8. electronic installation as claimed in claim 7, is characterized in that, described the first flexible and transparent substrate is more close or further from described transparent cover plate than described the second flexible and transparent substrate.

9. electronic installation as claimed in claim 7, is characterized in that, also comprises the protective seam that covers described fingerprint detection element.

10. a fingerprint Identification sensor, is characterized in that, comprising:

Substrate;

Be formed on suprabasil embossed layer, described embossed layer surface is provided with a plurality of grooves; And

Fingerprint detection element, is placed in described a plurality of groove;

Wherein said fingerprint detection element comprises:

The first induction electrode;

Many the first drive electrodes, described many first drive electrodes are arranged in parallel and are spaced apart from each other, and described many first drive electrodes are relative to define a plurality of the first detector gap at interval with described the first induction electrode respectively;

The second induction electrode, is oppositely arranged and is positioned at the side contrary with described many first drive electrodes of described the first induction electrode abreast with described the first induction electrode;

Many the second drive electrodes, described many second drive electrodes are arranged side by side and are spaced apart from each other, described many second drive electrodes are relative to define a plurality of the second detector gap at interval with described the second induction electrode respectively, and described many second drive electrodes and described many first drive electrodes are arranged on a side contrary with described the first induction electrode of described the second electrode accordingly.
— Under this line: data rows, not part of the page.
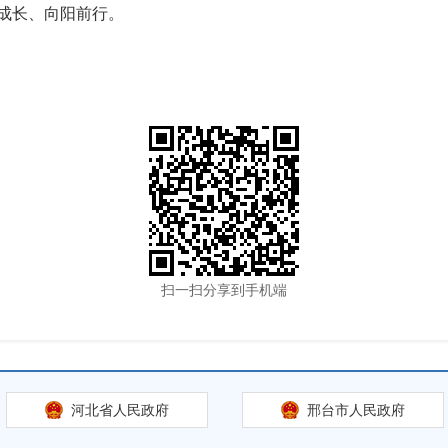
成长、向阳前行。
扫一扫分享到手机端
河北省人民政府
邢台市人民政府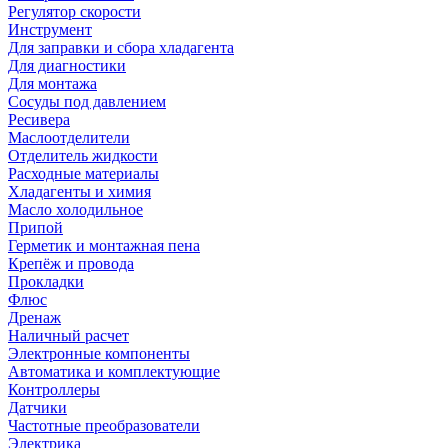
Регулятор скорости
Инструмент
Для заправки и сбора хладагента
Для диагностики
Для монтажа
Сосуды под давлением
Ресивера
Маслоотделители
Отделитель жидкости
Расходные материалы
Хладагенты и химия
Масло холодильное
Припой
Герметик и монтажная пена
Крепёж и провода
Прокладки
Флюс
Дренаж
Наличный расчет
Электронные компоненты
Автоматика и комплектующие
Контроллеры
Датчики
Частотные преобразователи
Электрика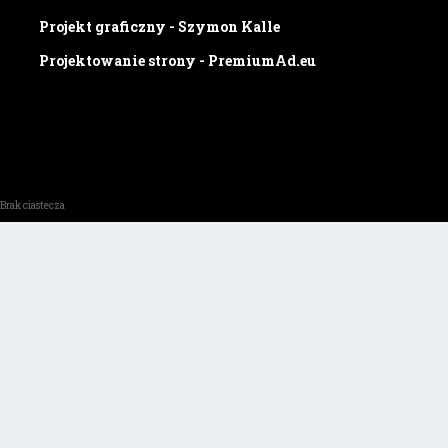
Projekt graficzny - Szymon Kalle
Projektowanie strony - PremiumAd.eu
Brak ciastecza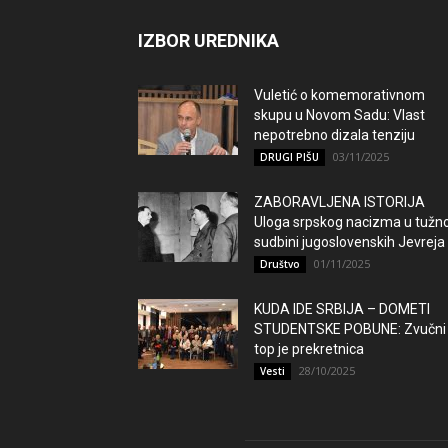
IZBOR UREDNIKA
Vuletić o komemorativnom
skupu u Novom Sadu: Vlast
nepotrebno dizala tenziju
03/11/2025
DRUGI PIŠU
ZABORAVLJENA ISTORIJA
Uloga srpskog nacizma u tužno
sudbini jugoslovenskih Jevreja
01/11/2025
Društvo
KUDA IDE SRBIJA – DOMETI
STUDENTSKE POBUNE: Zvučni
top je prekretnica
28/10/2025
Vesti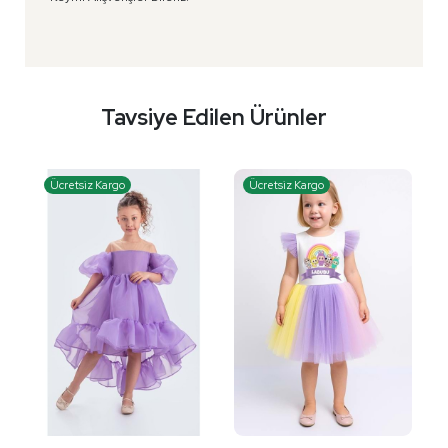
Tavsiye Edilen Ürünler
Ücretsiz Kargo
Ücretsiz Kargo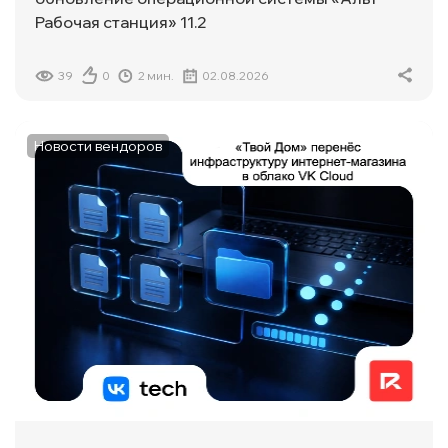
Рабочая станция» 11.2
39
0
2 мин.
02.08.2026
Новости вендоров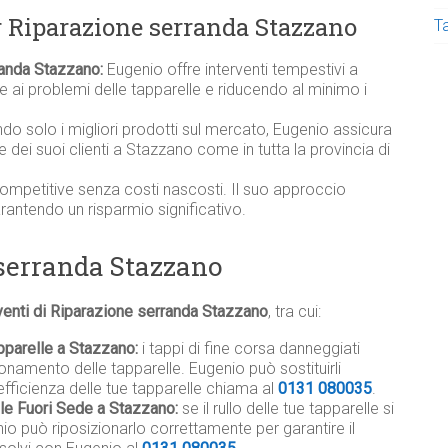
r Riparazione serranda Stazzano
T
randa Stazzano:
Eugenio offre interventi tempestivi a
ai problemi delle tapparelle e riducendo al minimo i
ndo solo i migliori prodotti sul mercato, Eugenio assicura
elle dei suoi clienti a Stazzano come in tutta la provincia di
competitive senza costi nascosti. Il suo approccio
garantendo un risparmio significativo.
 serranda Stazzano
venti di Riparazione serranda Stazzano
, tra cui:
pparelle a Stazzano:
i tappi di fine corsa danneggiati
namento delle tapparelle. Eugenio può sostituirli
efficienza delle tue tapparelle chiama al
0131 080035
.
ile Fuori Sede a Stazzano:
se il rullo delle tue tapparelle si
io può riposizionarlo correttamente per garantire il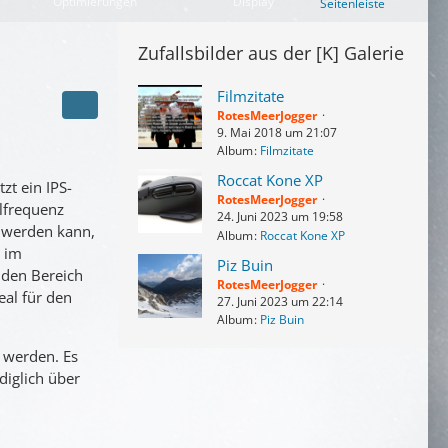
Optimierungen
Display
Seitenleiste
Zufallsbilder aus der [K] Galerie
Filmzitate
RotesMeerJogger
9. Mai 2018 um 21:07
Album
Filmzitate
Roccat Kone XP
zt ein IPS-
RotesMeerJogger
olfrequenz
24. Juni 2023 um 19:58
n werden kann,
Album
Roccat Kone XP
d im
Piz Buin
 den Bereich
RotesMeerJogger
eal für den
27. Juni 2023 um 22:14
Album
Piz Buin
t werden. Es
diglich über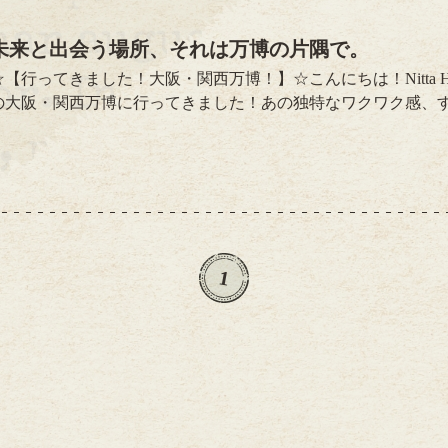
未来と出会う場所、それは万博の片隅で。
☆【行ってきました！大阪・関西万博！】☆こんにちは！Nitta 
の大阪・関西万博に行ってきました！あの独特なワクワク感、
そして世界中の文化が交差する空間…まさに夢のような時間を
オンの数々各国や企業が工夫を凝らしたパビリオンがずらり！
住まい」をテーマにした展示。最先端テクノロジーが詰め込ま
感覚を体験できました。「Nitta Home」としても、これから
た！美味しい！楽しい！万博グルメ！会...
1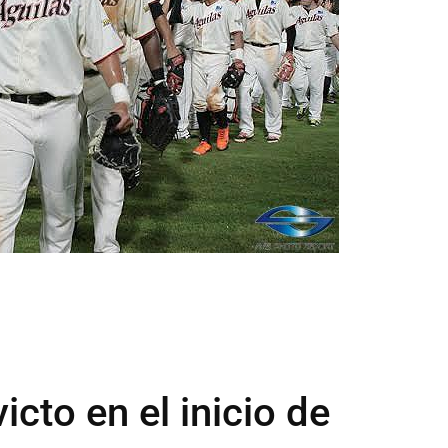
icto en el inicio de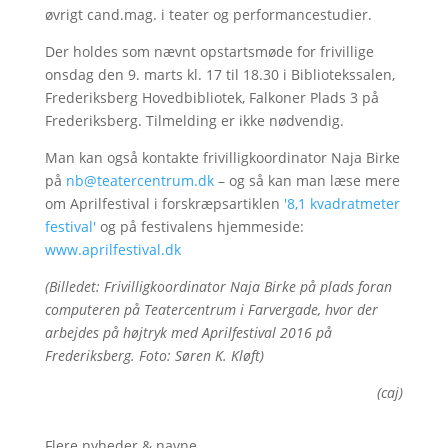
øvrigt cand.mag. i teater og performancestudier.
Der holdes som nævnt opstartsmøde for frivillige
onsdag den 9. marts kl. 17 til 18.30 i Bibliotekssalen,
Frederiksberg Hovedbibliotek, Falkoner Plads 3 på
Frederiksberg. Tilmelding er ikke nødvendig.
Man kan også kontakte frivilligkoordinator Naja Birke
på
nb@teatercentrum.dk
– og så kan man læse mere
om Aprilfestival i forskræpsartiklen
'8,1 kvadratmeter
festival'
og på festivalens hjemmeside:
www.aprilfestival.dk
(Billedet: Frivilligkoordinator Naja Birke på plads foran
computeren på Teatercentrum i Farvergade, hvor der
arbejdes på højtryk med Aprilfestival 2016 på
Frederiksberg. Foto: Søren K. Kløft)
(caj)
Flere nyheder & navne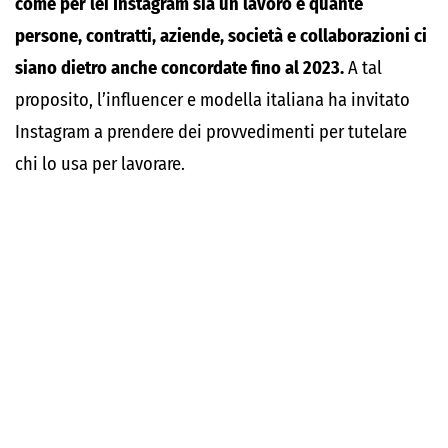
come per lei Instagram sia un lavoro e quante
persone, contratti, aziende, società e collaborazioni ci
siano dietro anche concordate fino al 2023.
A tal
proposito, l’influencer e modella italiana ha invitato
Instagram a prendere dei provvedimenti per tutelare
chi lo usa per lavorare.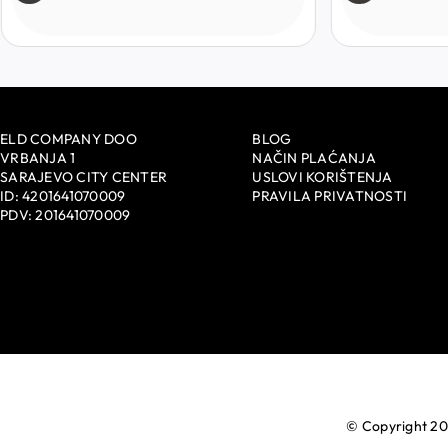
ELD COMPANY DOO
BLOG
VRBANJA 1
NAČIN PLAĆANJA
SARAJEVO CITY CENTER
USLOVI KORIŠTENJA
ID: 4201641070009
PRAVILA PRIVATNOSTI
PDV: 201641070009
© Copyright 20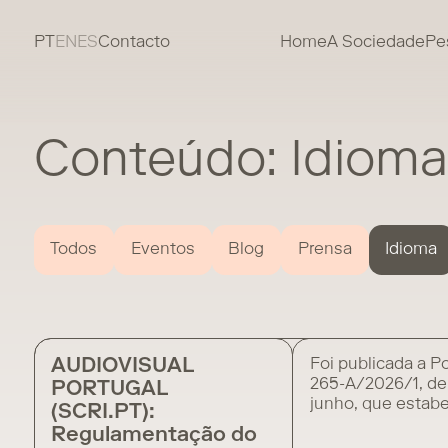
PT
EN
ES
Contacto
Home
A Sociedade
Pe
Conteúdo: Idioma
Todos
Eventos
Blog
Prensa
Idioma
AUDIOVISUAL
Foi publicada a Po
265-A/2026/1, de
PORTUGAL
junho, que estab
(SCRI.PT):
normas de aplica
Regulamentação do
Programa de Fin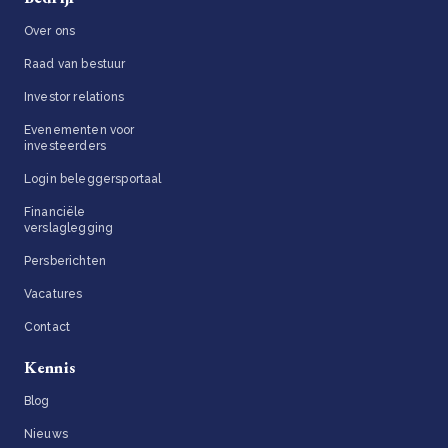
Over ons
Raad van bestuur
Investor relations
Evenementen voor
investeerders
Login beleggersportaal
Financiële
verslaglegging
Persberichten
Vacatures
Contact
Kennis
Blog
Nieuws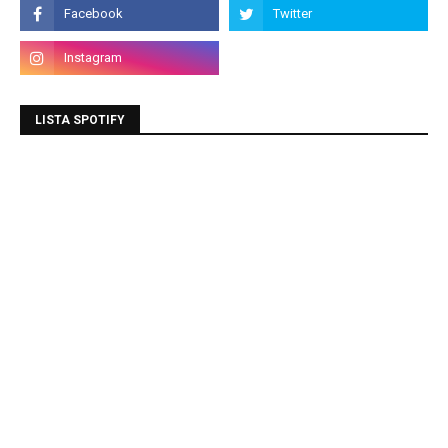
LISTA SPOTIFY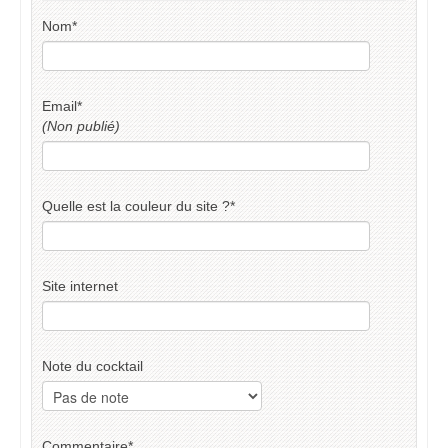
Nom
*
Email
*
(Non publié)
Quelle est la couleur du site ?
*
Site internet
Note du cocktail
Commentaire
*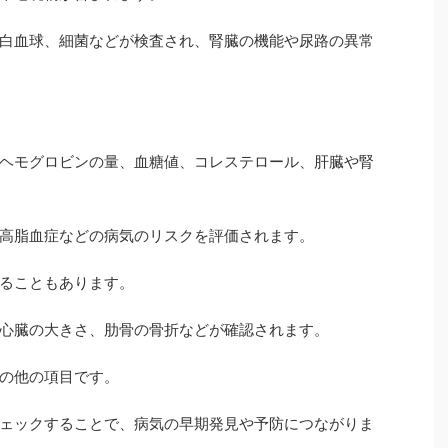
白血球、細菌などが検査され、腎臓の機能や尿路の異常
ヘモグロビンの量、血糖値、コレステロール、肝臓や腎
高脂血症などの病気のリスクを評価されます。
ることもあります。
心臓の大きさ、肋骨の骨折などが確認されます。
の他の項目です。
ェックすることで、病気の早期発見や予防につながりま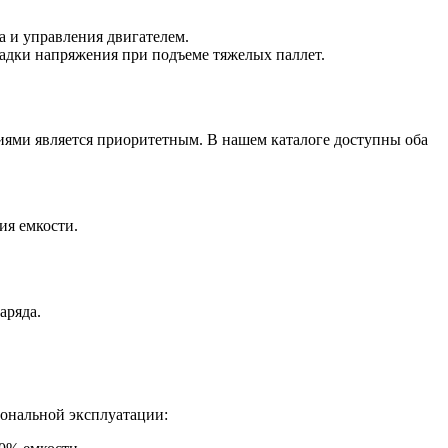
а и управления двигателем.
осадки напряжения при подъеме тяжелых паллет.
ми является приоритетным. В нашем каталоге доступны оба
ия емкости.
аряда.
иональной эксплуатации: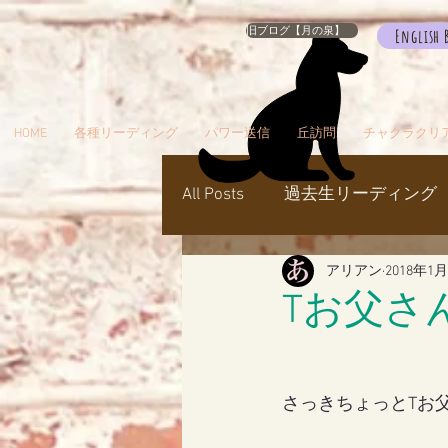
旧ブログ【月の泉】
English 
HOME
各種リーディング
パワー送信
丘訪問
チャクラクリ
All Posts
過去生リーディング
アリアン
2018年1
パワー送信
冥界
天
Tお父さ
瞑想でお出かけ
旅／お
さっきちょっとTお
シャスタ
ダンスミュア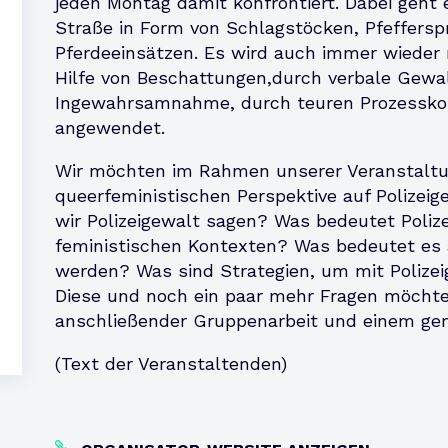
jeden Montag damit konfrontiert. Dabei geht 
Straße in Form von Schlagstöcken, Pfeffersp
Pferdeeinsätzen. Es wird auch immer wieder
Hilfe von Beschattungen,durch verbale Gewa
Ingewahrsamnahme, durch teuren Prozessk
angewendet.
Wir möchten im Rahmen unserer Veranstaltu
queerfeministischen Perspektive auf Polizei
wir Polizeigewalt sagen? Was bedeutet Poliz
feministischen Kontexten? Was bedeutet es 
werden? Was sind Strategien, um mit Poliz
Diese und noch ein paar mehr Fragen möchte
anschließender Gruppenarbeit und einem g
(Text der Veranstaltenden)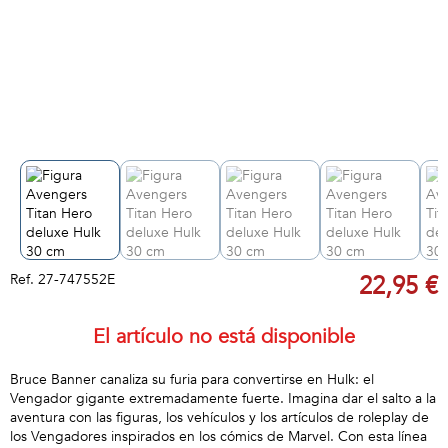
Ref.
27-747552E
22,95 €
El artículo no está disponible
Bruce Banner canaliza su furia para convertirse en Hulk: el
Vengador gigante extremadamente fuerte. Imagina dar el salto a la
aventura con las figuras, los vehículos y los artículos de roleplay de
los Vengadores inspirados en los cómics de Marvel. Con esta línea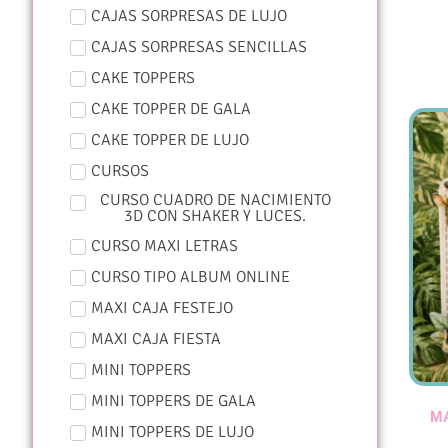
CAJAS SORPRESAS DE LUJO
CAJAS SORPRESAS SENCILLAS
CAKE TOPPERS
CAKE TOPPER DE GALA
CAKE TOPPER DE LUJO
CURSOS
CURSO CUADRO DE NACIMIENTO
3D CON SHAKER Y LUCES.
CURSO MAXI LETRAS
CURSO TIPO ALBUM ONLINE
MAXI CAJA FESTEJO
MAXI CAJA FIESTA
MINI TOPPERS
MINI TOPPERS DE GALA
MA
MINI TOPPERS DE LUJO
11. fingerprint Identification sensors as claimed in claim 10, it is characterized in that, pitch between pitch between adjacent the first drive electrode and adjacent the second drive electrode is equal to each other and within the scope of 50-60 μ m, the width of the width of the first drive electrode and the second drive electrode is equal to each other and within the scope of 20-45 μ m, and the size of the first detector gap and the second detector gap is equal to each other and within the scope of 20-40 μ m.

12. fingerprint Identification sensors as claimed in claim 11, is characterized in that, described fingerprint detection element also comprises the first reference electrode and the second reference electrode and many first illusory drive electrodes and many second illusory drive electrodes,

Described the first reference electrode is oppositely arranged and is positioned at a side contrary with described many first drive electrodes of described the first induction electrode abreast with described the first induction electrode, described the second reference electrode is oppositely arranged and is positioned at a side contrary with described many second drive electrodes of described the second induction electrode abreast with described the second induction electrode

Described many first illusory drive electrodes are arranged in parallel and are electrically connected to each other, and described many first illusory drive electrodes and described many first drive electrodes are arranged on a side contrary with described the first induction electrode of described the first reference electrode accordingly,

Described many second illusory drive electrodes are arranged in parallel and are electrically connected to each other, and described many second illusory drive electrodes and described many second drive electrodes are arranged on a side contrary with described the second induction electrode of described the second reference electrode accordingly.

13. fingerprint Identification sensors as claimed in claim 11, is characterized in that, described fingerprint detection element comprises metallic particles, Graphene, carbon nano-tube or conducting polymer composite.

14. fingerprint Identification sensors as claimed in claim 13, is characterized in that, described fingerprint detection element comprises conductive grid.

15. 1 kinds of electronic installations, is characterized in that, comprise the fingerprint Identification sensor as described in any one in claim 10 to 14.